The harm caused by nuisance calls and text messages
29 October, 2013
More than three million Britons have been left afraid to answer the phone as a result of unsolicited marketing calls or text messages , according to a new report from StepChange Debt Charity.
The charity’s Got their number report and campaign which were launched today (October 29) aim to highlight the potentially serious harm caused by nuisance calls and messages.

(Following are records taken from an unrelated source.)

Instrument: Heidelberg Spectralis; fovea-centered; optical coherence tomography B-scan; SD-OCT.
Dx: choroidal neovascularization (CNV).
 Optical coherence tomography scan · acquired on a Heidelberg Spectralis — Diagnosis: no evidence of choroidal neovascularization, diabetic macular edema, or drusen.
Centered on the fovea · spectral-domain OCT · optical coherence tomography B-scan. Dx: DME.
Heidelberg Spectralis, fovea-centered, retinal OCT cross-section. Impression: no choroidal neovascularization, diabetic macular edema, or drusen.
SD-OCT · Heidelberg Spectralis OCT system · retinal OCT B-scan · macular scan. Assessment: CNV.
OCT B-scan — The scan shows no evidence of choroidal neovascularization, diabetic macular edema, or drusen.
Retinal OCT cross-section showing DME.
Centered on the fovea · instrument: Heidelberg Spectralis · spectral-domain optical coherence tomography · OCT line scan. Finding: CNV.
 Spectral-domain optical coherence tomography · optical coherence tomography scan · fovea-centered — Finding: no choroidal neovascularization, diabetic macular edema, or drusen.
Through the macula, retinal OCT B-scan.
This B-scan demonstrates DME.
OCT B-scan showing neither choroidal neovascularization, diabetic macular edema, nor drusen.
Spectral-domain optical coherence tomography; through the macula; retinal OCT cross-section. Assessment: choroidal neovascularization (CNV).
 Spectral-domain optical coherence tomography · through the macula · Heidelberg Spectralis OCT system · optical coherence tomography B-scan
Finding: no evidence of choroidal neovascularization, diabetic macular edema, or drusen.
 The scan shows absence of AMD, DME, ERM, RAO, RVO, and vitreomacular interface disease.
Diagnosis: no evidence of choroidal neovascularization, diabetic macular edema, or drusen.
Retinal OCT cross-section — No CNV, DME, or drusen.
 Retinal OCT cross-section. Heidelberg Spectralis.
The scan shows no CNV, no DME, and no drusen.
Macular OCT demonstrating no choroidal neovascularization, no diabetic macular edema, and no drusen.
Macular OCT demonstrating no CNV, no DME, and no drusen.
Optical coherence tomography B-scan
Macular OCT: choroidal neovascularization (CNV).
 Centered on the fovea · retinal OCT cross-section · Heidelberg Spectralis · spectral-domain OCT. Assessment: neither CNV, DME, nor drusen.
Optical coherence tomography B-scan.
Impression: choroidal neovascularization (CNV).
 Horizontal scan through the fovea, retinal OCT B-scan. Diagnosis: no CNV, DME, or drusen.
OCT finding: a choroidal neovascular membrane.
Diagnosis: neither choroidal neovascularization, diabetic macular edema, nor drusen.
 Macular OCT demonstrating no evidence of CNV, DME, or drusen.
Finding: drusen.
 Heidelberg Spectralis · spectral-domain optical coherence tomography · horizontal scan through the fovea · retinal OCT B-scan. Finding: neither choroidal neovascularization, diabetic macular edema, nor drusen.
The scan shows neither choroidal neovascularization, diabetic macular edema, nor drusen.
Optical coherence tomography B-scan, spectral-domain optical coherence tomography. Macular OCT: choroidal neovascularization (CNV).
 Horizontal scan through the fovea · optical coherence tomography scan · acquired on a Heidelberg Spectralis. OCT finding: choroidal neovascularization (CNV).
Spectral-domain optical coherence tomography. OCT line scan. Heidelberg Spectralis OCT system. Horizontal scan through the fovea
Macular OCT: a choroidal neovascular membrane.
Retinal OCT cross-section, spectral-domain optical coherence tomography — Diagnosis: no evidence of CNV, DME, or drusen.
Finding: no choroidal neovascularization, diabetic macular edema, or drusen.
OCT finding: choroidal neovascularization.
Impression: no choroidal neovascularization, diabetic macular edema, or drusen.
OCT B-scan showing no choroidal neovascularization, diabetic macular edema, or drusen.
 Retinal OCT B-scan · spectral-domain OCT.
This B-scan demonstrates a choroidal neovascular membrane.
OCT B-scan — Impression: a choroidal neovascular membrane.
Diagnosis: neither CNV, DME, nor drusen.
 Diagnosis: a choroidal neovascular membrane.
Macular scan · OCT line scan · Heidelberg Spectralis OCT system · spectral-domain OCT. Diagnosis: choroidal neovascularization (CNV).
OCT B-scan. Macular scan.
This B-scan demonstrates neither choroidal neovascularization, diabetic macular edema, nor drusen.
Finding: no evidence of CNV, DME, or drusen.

The report’s other key findings include:
- Nearly 8.8 million British adults find unsolicited marketing calls or text messages stressful or they make them anxious
- Almost 26.3 million British adults have been offered high-interest credit (e.g. payday loans) via unsolicited marketing calls and texts
- Just over 45 million British adults have received unsolicited marketing calls or texts
- Six percent of respondents to a stepchange.org website poll said that as a result of a nuisance call or text they had taken out a financial product or service that worsened their financial position
- 81 percent of respondents to the stepchange.org website poll said they didn’t always know when they’d given consent for their data to be passed on
- Just over 13.4 million British adults have received a call or text message about debt collection
- Firms are under no obligation to inform consumers which companies their personal information may have been passed to.
It is likely that almost everyone in Great Britain will have received nuisance calls or text saying things like “claim back thousands”, “write off your debts”, or “get cash now”, for most people these can be dismissed as an everyday inconvenience. But for millions of vulnerable people these calls can lead to serious harm in the form of stress and anxiety, or possibly harmful financial decisions.
StepChange Debt Charity has heard many stories of people driven to despair after being bombarded by nuisance calls and texts from firms they’ve never heard of, offering them all manner of services, including potentially dangerous financial products like payday loans and fee-charging debt management.
StepChange client Janie: “It was totally exhausting, very very stressful, my mobile was going off at work, I was getting into trouble for taking personal calls, and there was no respite at home. You’re trying to relax at the end of a working day and phone keeps going off, you’re just hounded and hounded until you give in. It was either give in or get rude. It was just awful.”
For those in financial difficulty these types of calls and messages can leave them vulnerable to making choices that ultimately worsen their situation.
StepChange client Graham: “When you’re as desperate as I was, it’s strangely comforting to know that there was money available no questions asked. The reality of course is that you’re digging yourself deeper and deeper into a hole, and these companies know that”.
Data protection failure
The charity believes that underlying the widespread problem of nuisance calls and texts is a weak data protection regime and a market for personal information over which consumers have lost control.
Weaknesses in the data protection regime can mean that it is too easy for firms to gain consent to pass people’s personal data on; regulators are both under resourced and do not have sufficient powers to deter bad practice; legislation is confused; and existing consumer safeguards such as the Telephone Preference Service are ineffective.
StepChange Debt Charity response
StepChange Debt Charity’s head of policy Peter Tutton said: “These types of calls and messages are more than just an everyday inconvenience. They risk causing severe stress and anxiety for vulnerable consumers, as well as potentially exacerbating existing mental health problems. For those people in financial hardship the offer of quick and easy cash may be incredibly tempting, but the reality is that they are almost certainly being pushed deeper into trouble.”
“Government, regulators and consumer groups must now come together to establish a comprehensive package of reforms to ensure that consumers are no longer routinely subjected to intrusive, distressing and potentially harmful nuisance calls”.
To investigate the problem further the charity commissioned YouGov to conduct an online nationally representative poll of 2,017 British adults; as well as conducting their own website poll at stepchange.org; and conducted Subject Access Requests on behalf of clients to establish what information companies hold on people and where this information has gone.
Notes to Editors
1. StepChange Debt Charity calculations based on population figures from the ONS: http://www.ons.gov.uk/ons/publications/re-reference-tables.html?edition=tcm%3A77-231847
2. All figures, unless otherwise stated, are from YouGov Plc. Total sample size was 2,017 adults. Fieldwork was undertaken between 20th - 23rd September 2013. The survey was carried out online. The figures have been weighted and are representative of all GB adults (aged 18+).